Umat Islam sering terkondisikan. Baik Z maupun sparing partnernya (X) dan para Timnya sama-sama memiliki kecenderungan terhadap apa yang disebut “Politik Ketakutan” (meminjam teori Slavoj Zizek), antara lain: Z takut kalah, takut pada negara khilafah, takut militeristik, takut teroris, takut akan kembalinya Orde Baru, takut kehilangan kesempatan kedua kalinya untuk mewujudkan janji-janji politiknya, dan seterusnya. X dan Timnya takut tidak menang, takut akan PKI atau komunis, takut liberalis dan sekuler, takut antek asing dan aseng, takut merajalelanya LGBT, takut Islam lenyap di bumi Indonesia, dan seterusnya.
Menyangkut apa yang diungkapkan oleh Doktor Said Rijal, mengenai orang beriman yang masih membaca referensi wajibnya, mereka sangat mudah mengenali siapa Komunis, Syiah, Liberal, Munafik, Kafir, dan Majusi serta wasiat Nabi SAW menjelang wafatnya. Saya ingin menyampaikan.
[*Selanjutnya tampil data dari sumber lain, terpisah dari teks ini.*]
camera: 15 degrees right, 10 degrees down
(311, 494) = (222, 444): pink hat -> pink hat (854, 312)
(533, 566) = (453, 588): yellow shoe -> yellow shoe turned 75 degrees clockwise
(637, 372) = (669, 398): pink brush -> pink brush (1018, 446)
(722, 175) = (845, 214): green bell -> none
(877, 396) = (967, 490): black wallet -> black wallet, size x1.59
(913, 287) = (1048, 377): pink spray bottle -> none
Pertama, bahwa jauh dari substansi perbincangan melalui diskusi kita (menghilir mudik bin cicle reasoning).
Kedua, tidak ada hubungannya antara 'pilihan bebas' atau kebebasan itu sendiri dengan Komunis, Syiah, Liberal, Munafik, dan seterusnya. Pilihan bebas ada sejak zaman batu, zaman Nabi Adam As, dari “buah khuldi” ke “buah virtual” hingga pilihan bebas tercekik antara papyrus dan cyberneticus. Pilihan bebas merupakan potensi manusia yang selalu ada dalam setiap sejarah, zaman dan masyarakat.
Ketiga, dua perkara yang ditinggalkan atau diwasiatkan (Al-Qur'an-Assunnah) sepeninggal Rasul SAW pada 14 abad yang lalu bukanlah sesuatu yang taken for granted atau sebagai tanda baca titik (.). Kita mengetahui, bahwa Al Qur'an bersifat mujmal (global), berarti kandungan (a) tidak terinci atau tetet benget dan (b) tidak bertentangan dan tidak bisa dilepaskan dari pengetahuan yang bersumber dari buku dan karya atau teori lain, sekalipun dari non muslim.
Karena itu, apa yang tidak dijelaskan dalam Al-Qur'an akan dan telah dijelaskan melalui buku dan karya atau teori lain. Misalnya, proses pembuahan antara sperma dan ovum itu tidak dijelaskan, bahwa sekitar tiga juta sel sperma mendekati sel telur, tetapi hanya satu sel sperma yang samapai atau bertemu dengan sel telur (tanpa mendahului para Profesor, Doktor di sini), tetapi diungkap lewat ilmu pengetahuan.
Begitu pula dalam bidang astronomi, fisika, kimia, matematika, psikologi, sosiologi, dan seterusnya. Saya sependapat dengan sang intelektual besar Islam, seperti Profesor Nasr Hamid Abu Zaid, bahwa Al-Qur'an sesuatu yang sudah permanen. Tetapi, pemikiran yang ada didalamnya tidak pernah final seiring perjalanan waktu, dari satu zaman ke zaman lain.
Itulah sebabnya munculnya para mufassirin, mutakallimin dan fuqaha yang bertugas untuk memahami teks Al-Qur'an dan Al-Hadits, dan seterusnya, yang terikat dengan ruang dan waktu.
Keempat, mengapa kita dimungkinkan beritijhad dan bahkan menafsirkan dan memahami ulang terutama dari pihak otoritas keilmuan tentangnya?
Karena itu, Rasulullah SAW menjawab setiap permasalahan yang dihadapi umat baik bidang Aqidah ibadah, hukum, sosial, politik, ekonomi, budaya, dan seterusnya dengan asbabun nuzul yang begitu dahsyat dijawab langsung oleh Rasulullah SAW melalui wahyu dengan perantaraan malaikat Jibril As.
Jadi, setiap perkataan atau ujaran, pandangan, sikap, dan tindakan Rasulullah SAW dalam menjawab permasalahan umat berdasarkan asbabun nuzulnya itu telah final. Tidak ada orang di yang melangkahi otoritasnya. Nah, sepeninggal beliau ada ulama pewaris Nabi yang tentu saja kaya dengan pandangan baru, penafsiran dan pemahaman ulang atas situasi dan kondisi yang berkembang mengelilingi kita. Makanya, tidak ada ulama yang mengatakan, bahwa “pendapatku sudah final”. Umat ini perlu berada dalam perubahan terus menerus (anti jumud).